A couple of months after Kim's conversion her husband became a Christian. She explained, "After I had received Christ I met another gentleman. He came in front of our house, and it's weird because I didn't see where this man came from. I was outside and I'm trying to figure out who's this guy. I'm figuring he's a salesman. He was not talking like a sales pitch. He told me I had to go to church, I had to read my Word; his wife and him would be praying for me. He told me to tell the others about salvation. I told him about my mom, what happened, and he said, 'There's nothing we can do about that'. When you say you've had a loved one pass on, I've never heard anybody say, 'There's nothing we can do about that'. I usually hear people say, 'I'm so sorry to hear that'. So it was sort of a weird conversation. At that moment I was like, 'OK, you're sort of cold, but let's continue with this conversation'. He started talking to me about God's throne, how beautiful it is. I had an orange Mustang, and it had another coat over it - a clear coat with gold sparkles - and if the sun hit it a certain way it turned like gold. He said, 'That right there is like God's throne.' After he left, I automatically said, 'Lord, if this man disappears, I'm going to pass out in the middle of the street', because I didn't know what this man was about. I looked to make sure he was walking to another door. So I started going to church, and that's when my husband started hearing the Word as well."
Kim continued, "My first church, we went to a Pentecostal church, because it was right up the street.

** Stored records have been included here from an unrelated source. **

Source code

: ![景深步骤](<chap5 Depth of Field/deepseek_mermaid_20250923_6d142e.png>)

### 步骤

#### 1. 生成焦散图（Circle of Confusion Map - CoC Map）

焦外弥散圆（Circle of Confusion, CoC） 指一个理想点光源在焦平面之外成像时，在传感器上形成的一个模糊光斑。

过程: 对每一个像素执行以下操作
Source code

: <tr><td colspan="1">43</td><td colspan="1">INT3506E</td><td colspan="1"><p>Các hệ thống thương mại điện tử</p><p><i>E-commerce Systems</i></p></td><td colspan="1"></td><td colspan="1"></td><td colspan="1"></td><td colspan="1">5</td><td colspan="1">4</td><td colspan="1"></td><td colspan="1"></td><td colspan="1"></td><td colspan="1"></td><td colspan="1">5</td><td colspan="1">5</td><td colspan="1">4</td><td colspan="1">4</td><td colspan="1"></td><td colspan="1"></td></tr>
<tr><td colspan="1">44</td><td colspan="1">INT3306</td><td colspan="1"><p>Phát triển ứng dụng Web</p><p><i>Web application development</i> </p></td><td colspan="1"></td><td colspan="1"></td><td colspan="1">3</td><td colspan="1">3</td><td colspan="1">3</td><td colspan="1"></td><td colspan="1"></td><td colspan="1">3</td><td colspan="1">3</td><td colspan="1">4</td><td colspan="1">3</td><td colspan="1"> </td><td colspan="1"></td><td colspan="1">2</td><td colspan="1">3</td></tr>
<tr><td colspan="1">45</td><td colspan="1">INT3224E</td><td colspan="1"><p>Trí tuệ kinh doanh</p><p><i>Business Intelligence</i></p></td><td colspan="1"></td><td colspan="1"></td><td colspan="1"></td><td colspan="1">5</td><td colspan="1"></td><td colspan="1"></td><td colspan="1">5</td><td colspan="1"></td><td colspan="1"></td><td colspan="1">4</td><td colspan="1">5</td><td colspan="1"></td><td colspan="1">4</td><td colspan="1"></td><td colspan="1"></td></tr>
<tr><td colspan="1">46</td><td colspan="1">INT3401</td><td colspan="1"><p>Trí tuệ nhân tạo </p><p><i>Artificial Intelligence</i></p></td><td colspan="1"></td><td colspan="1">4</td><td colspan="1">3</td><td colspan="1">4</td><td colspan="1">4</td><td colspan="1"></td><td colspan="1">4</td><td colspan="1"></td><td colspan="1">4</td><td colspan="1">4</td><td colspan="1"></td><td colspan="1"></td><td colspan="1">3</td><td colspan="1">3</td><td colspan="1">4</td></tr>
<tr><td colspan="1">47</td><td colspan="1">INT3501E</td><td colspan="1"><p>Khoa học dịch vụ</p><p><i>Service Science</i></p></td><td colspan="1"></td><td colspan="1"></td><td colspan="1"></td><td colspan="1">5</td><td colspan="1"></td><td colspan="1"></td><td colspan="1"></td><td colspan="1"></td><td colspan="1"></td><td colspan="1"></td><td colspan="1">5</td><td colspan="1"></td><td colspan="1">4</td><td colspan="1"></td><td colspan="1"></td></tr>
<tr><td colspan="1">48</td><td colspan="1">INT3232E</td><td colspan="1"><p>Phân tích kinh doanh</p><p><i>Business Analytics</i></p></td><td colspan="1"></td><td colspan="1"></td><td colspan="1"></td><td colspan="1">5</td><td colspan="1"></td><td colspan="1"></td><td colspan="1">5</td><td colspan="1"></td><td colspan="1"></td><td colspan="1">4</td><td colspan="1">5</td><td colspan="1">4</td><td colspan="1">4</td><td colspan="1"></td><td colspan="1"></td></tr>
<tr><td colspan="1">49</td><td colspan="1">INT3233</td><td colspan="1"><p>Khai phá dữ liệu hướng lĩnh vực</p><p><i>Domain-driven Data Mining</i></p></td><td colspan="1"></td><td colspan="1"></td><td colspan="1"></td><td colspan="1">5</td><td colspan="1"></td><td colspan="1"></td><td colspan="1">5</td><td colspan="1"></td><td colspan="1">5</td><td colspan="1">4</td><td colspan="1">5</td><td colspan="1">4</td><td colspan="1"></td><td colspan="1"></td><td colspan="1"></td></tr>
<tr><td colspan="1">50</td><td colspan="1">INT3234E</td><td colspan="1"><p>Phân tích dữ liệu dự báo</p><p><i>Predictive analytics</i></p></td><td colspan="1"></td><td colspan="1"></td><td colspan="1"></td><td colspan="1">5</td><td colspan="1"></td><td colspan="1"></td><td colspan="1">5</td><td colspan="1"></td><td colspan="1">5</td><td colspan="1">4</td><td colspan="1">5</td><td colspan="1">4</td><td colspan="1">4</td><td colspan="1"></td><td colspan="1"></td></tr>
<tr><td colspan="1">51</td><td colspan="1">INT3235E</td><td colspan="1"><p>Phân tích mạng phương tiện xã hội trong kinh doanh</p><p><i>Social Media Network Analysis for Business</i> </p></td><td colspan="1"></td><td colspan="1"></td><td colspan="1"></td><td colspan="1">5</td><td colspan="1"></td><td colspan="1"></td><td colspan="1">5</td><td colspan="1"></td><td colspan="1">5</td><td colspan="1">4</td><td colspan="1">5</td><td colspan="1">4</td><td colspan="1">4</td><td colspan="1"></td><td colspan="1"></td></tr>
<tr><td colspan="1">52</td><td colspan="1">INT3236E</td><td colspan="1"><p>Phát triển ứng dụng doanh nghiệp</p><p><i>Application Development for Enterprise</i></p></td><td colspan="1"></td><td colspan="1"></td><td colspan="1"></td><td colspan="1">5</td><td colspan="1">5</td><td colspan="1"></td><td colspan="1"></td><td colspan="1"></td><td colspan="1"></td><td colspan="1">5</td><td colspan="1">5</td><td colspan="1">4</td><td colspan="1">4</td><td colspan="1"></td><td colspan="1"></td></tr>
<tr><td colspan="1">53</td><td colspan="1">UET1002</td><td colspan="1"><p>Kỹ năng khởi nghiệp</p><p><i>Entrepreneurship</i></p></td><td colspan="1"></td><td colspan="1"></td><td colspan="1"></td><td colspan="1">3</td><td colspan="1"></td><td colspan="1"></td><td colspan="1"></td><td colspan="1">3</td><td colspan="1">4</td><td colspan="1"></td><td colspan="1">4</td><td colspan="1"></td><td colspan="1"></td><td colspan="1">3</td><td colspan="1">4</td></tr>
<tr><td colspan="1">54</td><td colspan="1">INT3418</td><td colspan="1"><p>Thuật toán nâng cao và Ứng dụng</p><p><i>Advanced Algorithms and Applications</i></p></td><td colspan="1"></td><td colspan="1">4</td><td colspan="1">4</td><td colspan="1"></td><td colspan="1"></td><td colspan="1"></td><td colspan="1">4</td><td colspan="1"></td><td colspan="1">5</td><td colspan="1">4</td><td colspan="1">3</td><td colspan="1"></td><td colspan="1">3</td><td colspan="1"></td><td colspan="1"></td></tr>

I don't have any problem with the Pentecostal church, but they put us right in the front, which is not the best place for a new babe: they're nervous to begin with. So we're already scared and then we're in front, on the spotlight. The pastor starts pointing out people who he wants to slay in the Spirit. We see people falling like flies - boom boom boom - and I'm like, 'Oh no! They're going to pick us.' At that moment I said, 'Lord, if it's not you, I'm not going to fall. If it is you, there's nothing I can do but fall. But it's going to be pretty embarrassing for this pastor if he's not really doing this. If this man picks me, I feel so sorry for him: I'm not going to fall for the sake of making him look good.' Sometimes people might feel under pressure; I'm not saying everybody is doing that. So while they were slaying in the Spirit, we sort of slipped out. My husband and I looked at each other and said, 'That was a close one!' For sure my husband would have got picked because he has a long ponytail, he stands out. We attended another church and that became our home."